Room for improvement
Much of the newsroom discussion around RAGs centers on helpfulness. New research from Bloomberg spotlights the potential harmfulness of these systems.
Bloomberg’s Responsible AI team took a database using only Wikipedia articles — what they call a “pure vanilla RAG setup” — and asked 5,000 questions on topics like malware, disinformation, fraud, and illegal activity. The RAG-based models answered questions that non-RAG models almost always refused.
The key to ameliorating these risks is the same as in boosting reliability: evaluate systems continuously and build in appropriate guardrails.
“If you have a good understanding of how well it actually works, how often it hallucinates, how often it produces something that’s made up, how often it responds to unsafe queries — then you can make a much more informed decision whether this is something you want to roll out, or whether you need to add more components to your system to decrease those risks,” Sebastian Gehrmann, head of responsible AI at Bloomberg, said.

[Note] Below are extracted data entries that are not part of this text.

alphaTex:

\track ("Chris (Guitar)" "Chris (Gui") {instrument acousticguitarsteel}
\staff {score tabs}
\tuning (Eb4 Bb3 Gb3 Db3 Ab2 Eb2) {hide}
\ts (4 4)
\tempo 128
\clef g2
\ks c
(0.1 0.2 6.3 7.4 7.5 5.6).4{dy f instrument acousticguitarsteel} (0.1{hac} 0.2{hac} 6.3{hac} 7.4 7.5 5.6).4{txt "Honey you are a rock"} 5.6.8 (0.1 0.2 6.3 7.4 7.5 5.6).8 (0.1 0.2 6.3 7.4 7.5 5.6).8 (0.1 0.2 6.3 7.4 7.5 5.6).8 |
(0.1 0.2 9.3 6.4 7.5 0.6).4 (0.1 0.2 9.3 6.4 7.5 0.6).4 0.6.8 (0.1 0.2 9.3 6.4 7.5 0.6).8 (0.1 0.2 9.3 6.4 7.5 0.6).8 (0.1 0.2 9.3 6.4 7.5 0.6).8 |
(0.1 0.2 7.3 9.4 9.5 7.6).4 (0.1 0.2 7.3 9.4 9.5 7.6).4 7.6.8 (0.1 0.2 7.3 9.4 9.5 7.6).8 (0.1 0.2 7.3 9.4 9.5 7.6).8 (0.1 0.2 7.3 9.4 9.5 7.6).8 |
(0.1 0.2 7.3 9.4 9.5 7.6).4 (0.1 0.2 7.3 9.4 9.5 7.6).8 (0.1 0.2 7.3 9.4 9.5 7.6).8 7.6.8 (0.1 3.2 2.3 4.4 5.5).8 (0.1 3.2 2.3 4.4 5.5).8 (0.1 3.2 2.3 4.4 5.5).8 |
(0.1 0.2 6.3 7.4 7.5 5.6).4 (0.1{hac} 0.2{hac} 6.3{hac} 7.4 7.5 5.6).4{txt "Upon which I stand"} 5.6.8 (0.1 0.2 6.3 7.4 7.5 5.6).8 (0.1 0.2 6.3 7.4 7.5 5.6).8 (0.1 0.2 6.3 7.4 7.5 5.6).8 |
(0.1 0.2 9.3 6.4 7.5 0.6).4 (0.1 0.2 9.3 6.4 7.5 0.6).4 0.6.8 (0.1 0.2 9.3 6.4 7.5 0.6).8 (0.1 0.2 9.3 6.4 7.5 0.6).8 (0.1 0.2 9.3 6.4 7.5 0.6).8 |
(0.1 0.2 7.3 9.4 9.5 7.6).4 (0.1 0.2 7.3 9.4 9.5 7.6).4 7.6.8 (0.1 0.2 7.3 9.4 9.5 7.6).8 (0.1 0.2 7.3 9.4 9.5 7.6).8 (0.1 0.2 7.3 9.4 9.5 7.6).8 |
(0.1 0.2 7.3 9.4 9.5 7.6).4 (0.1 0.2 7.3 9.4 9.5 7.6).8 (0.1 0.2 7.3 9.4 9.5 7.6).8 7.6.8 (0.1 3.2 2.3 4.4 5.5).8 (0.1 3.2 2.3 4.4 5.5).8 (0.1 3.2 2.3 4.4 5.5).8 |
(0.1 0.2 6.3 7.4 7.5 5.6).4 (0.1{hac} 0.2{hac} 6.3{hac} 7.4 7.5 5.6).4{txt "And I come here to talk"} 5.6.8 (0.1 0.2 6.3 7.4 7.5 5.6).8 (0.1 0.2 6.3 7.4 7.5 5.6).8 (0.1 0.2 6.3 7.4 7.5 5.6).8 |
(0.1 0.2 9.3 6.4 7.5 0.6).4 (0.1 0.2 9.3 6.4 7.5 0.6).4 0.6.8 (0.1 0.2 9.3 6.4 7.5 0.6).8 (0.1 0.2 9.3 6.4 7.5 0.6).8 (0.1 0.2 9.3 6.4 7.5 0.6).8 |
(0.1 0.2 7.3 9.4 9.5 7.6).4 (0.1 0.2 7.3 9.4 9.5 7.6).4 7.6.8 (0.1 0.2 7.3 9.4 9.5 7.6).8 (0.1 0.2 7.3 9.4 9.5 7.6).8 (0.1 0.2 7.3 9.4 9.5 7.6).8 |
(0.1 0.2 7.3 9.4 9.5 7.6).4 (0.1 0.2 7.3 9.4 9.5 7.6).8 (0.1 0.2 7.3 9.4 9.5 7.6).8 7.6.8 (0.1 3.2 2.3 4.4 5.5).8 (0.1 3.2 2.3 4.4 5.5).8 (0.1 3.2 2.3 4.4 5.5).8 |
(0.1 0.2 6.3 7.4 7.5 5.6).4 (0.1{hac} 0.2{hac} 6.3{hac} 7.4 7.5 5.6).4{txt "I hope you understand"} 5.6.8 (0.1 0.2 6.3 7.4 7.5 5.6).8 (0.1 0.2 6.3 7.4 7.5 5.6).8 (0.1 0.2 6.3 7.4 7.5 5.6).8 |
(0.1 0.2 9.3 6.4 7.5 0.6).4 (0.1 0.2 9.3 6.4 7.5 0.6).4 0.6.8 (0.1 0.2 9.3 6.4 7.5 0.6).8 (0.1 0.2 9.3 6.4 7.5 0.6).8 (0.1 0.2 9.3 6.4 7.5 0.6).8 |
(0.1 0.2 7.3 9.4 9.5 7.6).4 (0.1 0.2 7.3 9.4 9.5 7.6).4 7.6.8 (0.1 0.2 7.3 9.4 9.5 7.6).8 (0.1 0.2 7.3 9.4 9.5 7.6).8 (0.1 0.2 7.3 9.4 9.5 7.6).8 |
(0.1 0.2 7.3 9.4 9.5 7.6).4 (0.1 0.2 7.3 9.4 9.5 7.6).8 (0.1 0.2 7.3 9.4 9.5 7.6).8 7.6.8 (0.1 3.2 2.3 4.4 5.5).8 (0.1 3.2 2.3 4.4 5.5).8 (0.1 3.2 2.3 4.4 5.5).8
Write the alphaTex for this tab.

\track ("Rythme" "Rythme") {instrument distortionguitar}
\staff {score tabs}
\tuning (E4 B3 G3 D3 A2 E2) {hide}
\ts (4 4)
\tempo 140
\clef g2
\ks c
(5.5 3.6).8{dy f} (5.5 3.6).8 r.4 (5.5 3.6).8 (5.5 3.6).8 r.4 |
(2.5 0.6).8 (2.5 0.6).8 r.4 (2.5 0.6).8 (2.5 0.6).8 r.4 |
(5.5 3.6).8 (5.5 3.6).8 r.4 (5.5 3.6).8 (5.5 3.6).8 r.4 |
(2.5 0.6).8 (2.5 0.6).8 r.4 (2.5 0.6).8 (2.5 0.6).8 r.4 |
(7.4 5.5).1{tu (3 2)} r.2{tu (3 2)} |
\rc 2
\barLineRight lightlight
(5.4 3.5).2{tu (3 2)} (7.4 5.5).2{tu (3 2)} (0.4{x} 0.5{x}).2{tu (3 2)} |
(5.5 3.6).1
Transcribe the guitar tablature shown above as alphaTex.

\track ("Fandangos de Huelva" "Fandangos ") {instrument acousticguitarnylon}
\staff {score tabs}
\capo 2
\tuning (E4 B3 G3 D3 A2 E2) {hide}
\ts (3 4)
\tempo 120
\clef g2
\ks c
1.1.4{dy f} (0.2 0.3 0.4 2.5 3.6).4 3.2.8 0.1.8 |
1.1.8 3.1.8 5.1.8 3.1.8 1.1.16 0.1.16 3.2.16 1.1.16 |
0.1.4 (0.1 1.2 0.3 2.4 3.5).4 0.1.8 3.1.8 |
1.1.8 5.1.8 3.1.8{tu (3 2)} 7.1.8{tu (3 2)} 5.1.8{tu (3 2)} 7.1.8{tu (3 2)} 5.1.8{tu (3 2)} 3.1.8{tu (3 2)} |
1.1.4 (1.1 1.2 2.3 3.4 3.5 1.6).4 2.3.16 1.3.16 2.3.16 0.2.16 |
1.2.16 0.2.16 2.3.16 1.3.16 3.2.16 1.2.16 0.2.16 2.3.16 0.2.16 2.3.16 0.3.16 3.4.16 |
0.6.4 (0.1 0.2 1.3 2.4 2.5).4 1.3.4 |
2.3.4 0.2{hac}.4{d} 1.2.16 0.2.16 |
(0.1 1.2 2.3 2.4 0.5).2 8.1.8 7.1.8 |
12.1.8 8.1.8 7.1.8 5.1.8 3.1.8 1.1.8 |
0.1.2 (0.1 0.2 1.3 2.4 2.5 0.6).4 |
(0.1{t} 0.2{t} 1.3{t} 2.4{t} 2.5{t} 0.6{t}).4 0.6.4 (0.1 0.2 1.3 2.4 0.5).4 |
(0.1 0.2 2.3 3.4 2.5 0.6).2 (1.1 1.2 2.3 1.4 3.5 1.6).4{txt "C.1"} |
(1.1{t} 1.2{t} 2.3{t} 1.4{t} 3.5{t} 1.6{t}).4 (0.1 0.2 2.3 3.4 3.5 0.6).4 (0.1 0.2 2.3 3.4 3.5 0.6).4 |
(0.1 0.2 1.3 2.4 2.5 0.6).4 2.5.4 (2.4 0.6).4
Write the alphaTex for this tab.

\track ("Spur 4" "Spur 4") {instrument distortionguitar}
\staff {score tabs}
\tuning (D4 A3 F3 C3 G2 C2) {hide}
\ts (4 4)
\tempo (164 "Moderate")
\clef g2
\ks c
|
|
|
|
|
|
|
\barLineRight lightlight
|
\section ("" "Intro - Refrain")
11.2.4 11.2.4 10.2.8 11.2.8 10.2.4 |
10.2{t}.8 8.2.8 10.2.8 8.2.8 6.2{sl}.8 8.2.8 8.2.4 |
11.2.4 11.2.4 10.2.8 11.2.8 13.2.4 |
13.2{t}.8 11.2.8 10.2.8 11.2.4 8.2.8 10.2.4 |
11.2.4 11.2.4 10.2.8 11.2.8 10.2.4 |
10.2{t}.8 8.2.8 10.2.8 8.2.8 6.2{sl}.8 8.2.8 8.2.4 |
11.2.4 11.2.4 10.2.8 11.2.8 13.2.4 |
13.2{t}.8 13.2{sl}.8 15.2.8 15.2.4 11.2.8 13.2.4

“News organizations are already spectacularly bad at conveying the level of confidence and the amount of work that went into establishing a piece. And then you slap an AI chatbot on top of that? It’s not gonna be great,” Berjon said. “It will require serious user experience work to make it clear to people what they can expect from this.”
The real challenge, Berjon said, is designing a news experience that doesn’t pass AI tools off as all-knowing or overly powerful. His advice: Skip the legal disclaimers and don’t over-rely on “this text was generated by a large language model” fine print.
“You have to make it part of the experience that the reliability is what it is,” Berjon said.